Yes, but is there a function for getting the timestamp? .Timestamp doesnt seem to be working. Do i also enable history on the heartbeat signal?
Ok i did get somewhere but I dont understand how to utilize the property. The timestamp returns the exact date and time, and I just need to monitor the seconds. This is what the subtraction is giving me, I dont understand how to make use of it:
Timestamp returns:
Now returns:
Did you try what I suggested? It will return true
if the timestamp is older than 30,000 ms (30 s).
That's what you asked for, but I don't think that's what you want.
@sfatimazahrak what is your current objective? Try explaining it so we can try to help you
(post deleted by author)
I did, but the timestamp being returned is way larger, which is why Im confused. What im trying to do is monitor the value of the tag (RM_VLD_LLM), its a heartbeat signal sending a 1 after every 30 secs. I want to use that to display the status of the signal as text, i.e if heartbeat gives me 1 after 30 secs I want to display OK, otherwise i want to display FAULT. The condition needs to monitor the tag for every 30 secs, I have enabled history on the tag and given it a sampling rate of 30 secs.

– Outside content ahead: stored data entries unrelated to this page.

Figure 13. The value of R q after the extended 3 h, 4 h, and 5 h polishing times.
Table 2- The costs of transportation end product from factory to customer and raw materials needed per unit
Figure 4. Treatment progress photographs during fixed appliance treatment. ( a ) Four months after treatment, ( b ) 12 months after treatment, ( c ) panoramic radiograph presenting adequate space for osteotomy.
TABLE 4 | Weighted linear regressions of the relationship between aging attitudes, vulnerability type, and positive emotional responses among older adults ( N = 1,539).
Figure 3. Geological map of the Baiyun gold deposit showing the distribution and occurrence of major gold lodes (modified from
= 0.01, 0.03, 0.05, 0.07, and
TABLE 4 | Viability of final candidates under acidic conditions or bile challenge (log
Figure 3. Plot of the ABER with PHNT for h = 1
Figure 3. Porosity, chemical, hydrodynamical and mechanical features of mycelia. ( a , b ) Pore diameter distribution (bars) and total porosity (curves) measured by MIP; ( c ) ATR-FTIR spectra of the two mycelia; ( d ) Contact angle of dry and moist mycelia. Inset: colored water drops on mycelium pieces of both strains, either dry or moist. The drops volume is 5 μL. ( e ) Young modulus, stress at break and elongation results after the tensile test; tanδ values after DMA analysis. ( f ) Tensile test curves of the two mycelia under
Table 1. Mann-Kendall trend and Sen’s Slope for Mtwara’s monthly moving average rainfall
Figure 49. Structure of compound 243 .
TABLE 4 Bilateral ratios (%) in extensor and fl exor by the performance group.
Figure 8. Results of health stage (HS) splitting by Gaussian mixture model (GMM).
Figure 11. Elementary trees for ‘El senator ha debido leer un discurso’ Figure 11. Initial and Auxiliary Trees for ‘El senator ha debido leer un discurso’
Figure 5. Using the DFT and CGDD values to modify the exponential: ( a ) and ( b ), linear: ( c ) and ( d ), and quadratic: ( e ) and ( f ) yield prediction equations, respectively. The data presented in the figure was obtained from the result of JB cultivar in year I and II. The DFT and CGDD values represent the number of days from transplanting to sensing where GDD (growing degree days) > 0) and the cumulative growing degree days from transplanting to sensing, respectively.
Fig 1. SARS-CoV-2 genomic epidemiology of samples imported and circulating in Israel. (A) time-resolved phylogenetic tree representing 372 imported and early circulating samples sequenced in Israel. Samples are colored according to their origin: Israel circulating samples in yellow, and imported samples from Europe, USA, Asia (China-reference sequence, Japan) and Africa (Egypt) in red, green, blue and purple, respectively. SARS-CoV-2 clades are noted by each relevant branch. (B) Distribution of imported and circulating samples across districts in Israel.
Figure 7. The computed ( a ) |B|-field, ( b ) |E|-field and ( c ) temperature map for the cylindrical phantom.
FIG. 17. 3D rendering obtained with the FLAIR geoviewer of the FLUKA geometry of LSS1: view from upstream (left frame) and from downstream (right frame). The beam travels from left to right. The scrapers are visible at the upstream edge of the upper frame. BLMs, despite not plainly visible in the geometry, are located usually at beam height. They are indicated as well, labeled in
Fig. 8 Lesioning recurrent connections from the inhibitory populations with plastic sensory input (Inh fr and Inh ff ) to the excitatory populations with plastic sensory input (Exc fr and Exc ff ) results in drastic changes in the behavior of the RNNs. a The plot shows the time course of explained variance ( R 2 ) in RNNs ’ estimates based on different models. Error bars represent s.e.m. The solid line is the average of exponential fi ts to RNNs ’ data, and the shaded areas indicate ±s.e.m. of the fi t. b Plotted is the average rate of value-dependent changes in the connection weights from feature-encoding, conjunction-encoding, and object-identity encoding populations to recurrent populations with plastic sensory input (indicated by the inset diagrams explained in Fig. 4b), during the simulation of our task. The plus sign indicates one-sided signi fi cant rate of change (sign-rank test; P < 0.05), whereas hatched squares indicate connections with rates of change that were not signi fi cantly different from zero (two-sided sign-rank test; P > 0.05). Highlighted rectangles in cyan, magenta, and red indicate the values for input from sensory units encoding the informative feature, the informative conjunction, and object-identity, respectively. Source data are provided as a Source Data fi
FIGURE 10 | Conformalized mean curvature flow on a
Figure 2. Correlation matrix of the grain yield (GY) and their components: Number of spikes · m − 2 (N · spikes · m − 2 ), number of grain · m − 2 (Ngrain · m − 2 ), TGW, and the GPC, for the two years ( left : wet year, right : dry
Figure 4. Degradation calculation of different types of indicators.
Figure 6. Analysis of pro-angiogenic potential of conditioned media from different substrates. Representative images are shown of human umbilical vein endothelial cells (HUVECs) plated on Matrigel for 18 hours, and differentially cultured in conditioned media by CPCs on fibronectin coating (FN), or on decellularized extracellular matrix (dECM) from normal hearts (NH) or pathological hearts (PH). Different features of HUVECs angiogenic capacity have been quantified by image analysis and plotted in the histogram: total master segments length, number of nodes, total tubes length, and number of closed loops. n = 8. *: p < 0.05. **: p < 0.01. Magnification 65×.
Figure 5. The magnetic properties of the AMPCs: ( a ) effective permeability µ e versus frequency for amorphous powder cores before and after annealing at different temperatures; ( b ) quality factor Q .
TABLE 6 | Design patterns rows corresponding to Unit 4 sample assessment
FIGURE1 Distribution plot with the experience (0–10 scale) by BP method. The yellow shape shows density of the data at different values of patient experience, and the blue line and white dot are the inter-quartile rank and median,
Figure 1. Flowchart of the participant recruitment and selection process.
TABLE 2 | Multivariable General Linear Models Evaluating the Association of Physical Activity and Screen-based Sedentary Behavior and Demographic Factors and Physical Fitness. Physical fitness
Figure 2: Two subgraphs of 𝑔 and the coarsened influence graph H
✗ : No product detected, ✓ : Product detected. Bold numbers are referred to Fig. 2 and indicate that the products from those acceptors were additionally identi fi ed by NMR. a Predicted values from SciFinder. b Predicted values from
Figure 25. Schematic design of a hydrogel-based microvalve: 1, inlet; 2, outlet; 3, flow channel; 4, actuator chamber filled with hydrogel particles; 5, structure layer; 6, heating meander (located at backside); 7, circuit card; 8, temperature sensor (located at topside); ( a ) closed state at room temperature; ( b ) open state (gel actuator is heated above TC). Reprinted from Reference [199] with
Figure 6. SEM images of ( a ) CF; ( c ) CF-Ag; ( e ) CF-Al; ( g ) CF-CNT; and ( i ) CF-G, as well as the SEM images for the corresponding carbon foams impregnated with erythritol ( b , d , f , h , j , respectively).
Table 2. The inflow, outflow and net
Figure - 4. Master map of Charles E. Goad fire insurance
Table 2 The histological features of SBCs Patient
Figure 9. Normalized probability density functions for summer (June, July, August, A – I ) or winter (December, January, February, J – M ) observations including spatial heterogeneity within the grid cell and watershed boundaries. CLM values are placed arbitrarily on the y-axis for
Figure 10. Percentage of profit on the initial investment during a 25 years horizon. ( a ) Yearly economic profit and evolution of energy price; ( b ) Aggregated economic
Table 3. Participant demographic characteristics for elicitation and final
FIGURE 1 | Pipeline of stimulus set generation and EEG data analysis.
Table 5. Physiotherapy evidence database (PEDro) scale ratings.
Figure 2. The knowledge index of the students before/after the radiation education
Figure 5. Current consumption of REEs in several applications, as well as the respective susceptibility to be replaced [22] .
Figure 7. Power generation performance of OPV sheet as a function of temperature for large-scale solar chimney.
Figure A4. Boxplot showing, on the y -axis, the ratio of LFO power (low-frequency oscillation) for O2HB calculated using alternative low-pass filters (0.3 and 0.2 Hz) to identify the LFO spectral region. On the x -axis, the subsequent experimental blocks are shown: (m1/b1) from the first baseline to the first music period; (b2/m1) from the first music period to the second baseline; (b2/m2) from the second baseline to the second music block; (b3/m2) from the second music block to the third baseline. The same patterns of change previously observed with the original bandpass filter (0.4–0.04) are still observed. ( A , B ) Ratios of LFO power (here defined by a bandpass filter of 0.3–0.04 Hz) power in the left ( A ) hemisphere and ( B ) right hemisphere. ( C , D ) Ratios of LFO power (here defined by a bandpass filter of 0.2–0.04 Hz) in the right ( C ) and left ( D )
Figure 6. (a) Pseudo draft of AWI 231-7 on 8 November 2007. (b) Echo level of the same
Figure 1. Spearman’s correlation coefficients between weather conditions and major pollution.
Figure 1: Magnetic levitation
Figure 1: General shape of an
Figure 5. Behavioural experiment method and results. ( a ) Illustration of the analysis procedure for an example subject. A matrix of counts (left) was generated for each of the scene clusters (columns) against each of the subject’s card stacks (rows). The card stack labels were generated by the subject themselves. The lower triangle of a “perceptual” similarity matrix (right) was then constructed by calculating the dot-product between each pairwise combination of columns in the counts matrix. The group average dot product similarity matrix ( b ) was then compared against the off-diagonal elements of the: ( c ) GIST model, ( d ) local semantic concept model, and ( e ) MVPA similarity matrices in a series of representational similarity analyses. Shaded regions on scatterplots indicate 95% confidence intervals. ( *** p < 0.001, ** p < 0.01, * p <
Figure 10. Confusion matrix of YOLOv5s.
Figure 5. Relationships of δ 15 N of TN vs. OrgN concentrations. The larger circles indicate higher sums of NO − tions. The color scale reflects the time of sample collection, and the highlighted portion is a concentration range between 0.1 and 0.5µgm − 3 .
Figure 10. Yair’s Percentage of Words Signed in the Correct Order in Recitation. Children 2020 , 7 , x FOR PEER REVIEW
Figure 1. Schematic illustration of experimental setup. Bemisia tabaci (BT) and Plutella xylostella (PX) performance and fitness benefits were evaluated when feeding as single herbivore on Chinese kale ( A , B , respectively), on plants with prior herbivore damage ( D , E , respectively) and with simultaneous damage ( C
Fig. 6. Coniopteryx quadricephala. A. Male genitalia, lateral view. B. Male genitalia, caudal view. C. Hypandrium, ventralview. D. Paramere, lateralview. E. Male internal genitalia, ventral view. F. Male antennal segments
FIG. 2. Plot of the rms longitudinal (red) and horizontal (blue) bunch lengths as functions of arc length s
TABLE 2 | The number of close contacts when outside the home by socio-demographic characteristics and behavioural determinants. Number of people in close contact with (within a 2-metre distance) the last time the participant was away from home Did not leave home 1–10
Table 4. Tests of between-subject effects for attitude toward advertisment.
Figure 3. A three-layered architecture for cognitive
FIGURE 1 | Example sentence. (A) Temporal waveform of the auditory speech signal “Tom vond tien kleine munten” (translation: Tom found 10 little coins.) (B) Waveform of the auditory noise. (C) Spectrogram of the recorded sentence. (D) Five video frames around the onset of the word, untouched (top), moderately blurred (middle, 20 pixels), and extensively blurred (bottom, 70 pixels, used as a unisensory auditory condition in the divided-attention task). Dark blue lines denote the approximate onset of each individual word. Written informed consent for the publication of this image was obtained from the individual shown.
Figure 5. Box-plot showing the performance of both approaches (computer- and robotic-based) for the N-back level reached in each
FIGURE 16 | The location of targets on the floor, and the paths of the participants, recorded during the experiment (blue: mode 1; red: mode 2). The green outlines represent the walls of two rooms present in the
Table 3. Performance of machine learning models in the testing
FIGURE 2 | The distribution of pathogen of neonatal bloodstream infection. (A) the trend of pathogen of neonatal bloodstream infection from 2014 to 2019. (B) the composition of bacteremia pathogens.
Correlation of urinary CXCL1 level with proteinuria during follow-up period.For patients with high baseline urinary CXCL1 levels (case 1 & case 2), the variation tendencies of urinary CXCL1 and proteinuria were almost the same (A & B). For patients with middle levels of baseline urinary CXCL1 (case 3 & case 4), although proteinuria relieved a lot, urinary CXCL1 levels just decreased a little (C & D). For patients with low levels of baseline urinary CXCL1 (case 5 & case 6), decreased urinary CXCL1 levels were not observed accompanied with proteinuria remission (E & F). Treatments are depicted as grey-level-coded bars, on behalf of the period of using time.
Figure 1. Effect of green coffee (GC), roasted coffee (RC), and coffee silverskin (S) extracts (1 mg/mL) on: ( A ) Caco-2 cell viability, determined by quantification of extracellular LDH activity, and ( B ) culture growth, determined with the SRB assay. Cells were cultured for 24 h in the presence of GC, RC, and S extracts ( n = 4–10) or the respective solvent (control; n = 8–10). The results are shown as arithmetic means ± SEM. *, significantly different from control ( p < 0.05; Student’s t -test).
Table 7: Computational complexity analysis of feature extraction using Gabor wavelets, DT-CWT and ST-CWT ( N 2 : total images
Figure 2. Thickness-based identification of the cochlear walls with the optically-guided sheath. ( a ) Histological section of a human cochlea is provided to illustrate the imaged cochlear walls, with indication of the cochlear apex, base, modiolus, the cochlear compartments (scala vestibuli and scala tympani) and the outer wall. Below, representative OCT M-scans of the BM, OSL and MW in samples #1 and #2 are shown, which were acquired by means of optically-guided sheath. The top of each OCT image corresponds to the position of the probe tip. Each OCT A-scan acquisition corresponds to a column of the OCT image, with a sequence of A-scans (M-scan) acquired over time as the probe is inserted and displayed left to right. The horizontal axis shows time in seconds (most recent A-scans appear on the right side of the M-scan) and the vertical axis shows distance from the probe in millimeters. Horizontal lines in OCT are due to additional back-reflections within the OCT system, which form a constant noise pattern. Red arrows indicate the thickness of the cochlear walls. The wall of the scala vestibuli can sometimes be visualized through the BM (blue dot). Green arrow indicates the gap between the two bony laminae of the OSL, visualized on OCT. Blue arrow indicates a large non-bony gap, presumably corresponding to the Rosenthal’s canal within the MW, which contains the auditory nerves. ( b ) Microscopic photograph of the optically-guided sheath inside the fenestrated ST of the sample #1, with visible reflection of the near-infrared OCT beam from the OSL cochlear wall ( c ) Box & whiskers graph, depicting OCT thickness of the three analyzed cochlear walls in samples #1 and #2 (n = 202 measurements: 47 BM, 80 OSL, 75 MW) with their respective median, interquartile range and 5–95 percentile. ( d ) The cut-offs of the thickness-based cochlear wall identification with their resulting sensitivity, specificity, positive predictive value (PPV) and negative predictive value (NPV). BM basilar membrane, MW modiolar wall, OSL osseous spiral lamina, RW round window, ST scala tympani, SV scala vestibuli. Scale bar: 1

Essentially, every 30 secs I wanna check for a heartbeat and display the status accordingly.
I did, but the timestamp being returned is way larger, which is why I'm confused.
A tag timestamp is the number of milliseconds since 1970-01-01 00:00:00, the dawn of Unix time. The timestamp for today will be a large number.
What im trying to do is monitor the value of the tag (RM_VLD_LLM), its a heartbeat signal sending a 1 after every 30 secs.
What you should be doing is sending an alternating 0 - 1 - 0 - 1 ... signal, changing every 30 s.
I want to use that to display the status of the signal as text, i.e if heartbeat gives me 1 after 30 secs I want to display OK, otherwise i want to display FAULT.
No, what you want is that if the tag timestamp is less than 30 s old you want the monitor tag to go true
, else false
.
The condition needs to monitor the tag for every 30 secs,
No, it needs to monitor continuously - probably at the default rate of 1000 ms.
I have enabled history on the tag and given it a sampling rate of 30 secs.
History is for recording history. You're not interested in history. You're interested in now. Disable the history.
Essentially, every 30 secs I wanna check for a heartbeat and display the status accordingly.
Create an expression tag, say heartbeatGood
, to monitor the heartbeat tag.
Set the expression to,
(now() - {[~]heartbeat.Timestamp}) < 30000
This tag will now turn true
if the last heartbeat change was within the last 30 s and false
if it doesn't change for more than 30 s.
On the label component text property create an expression binding:
if({[~]heartbeatGood, 'OK', 'FAULT')
Is this tag coming from an external OPC server, like one built-in to a PLC? If so, that device's clock is the source of the timestamp, and if wrong, it will be broken.
The number is elapsed time in milliseconds. Between your two screenshots there is 1hour 19min and 7 sec difference between the timestamps. That's 4,747,000 total milliseconds, which is close to what you got by a couple of minutes. Just take the result and divide by 1000 if you want it in seconds.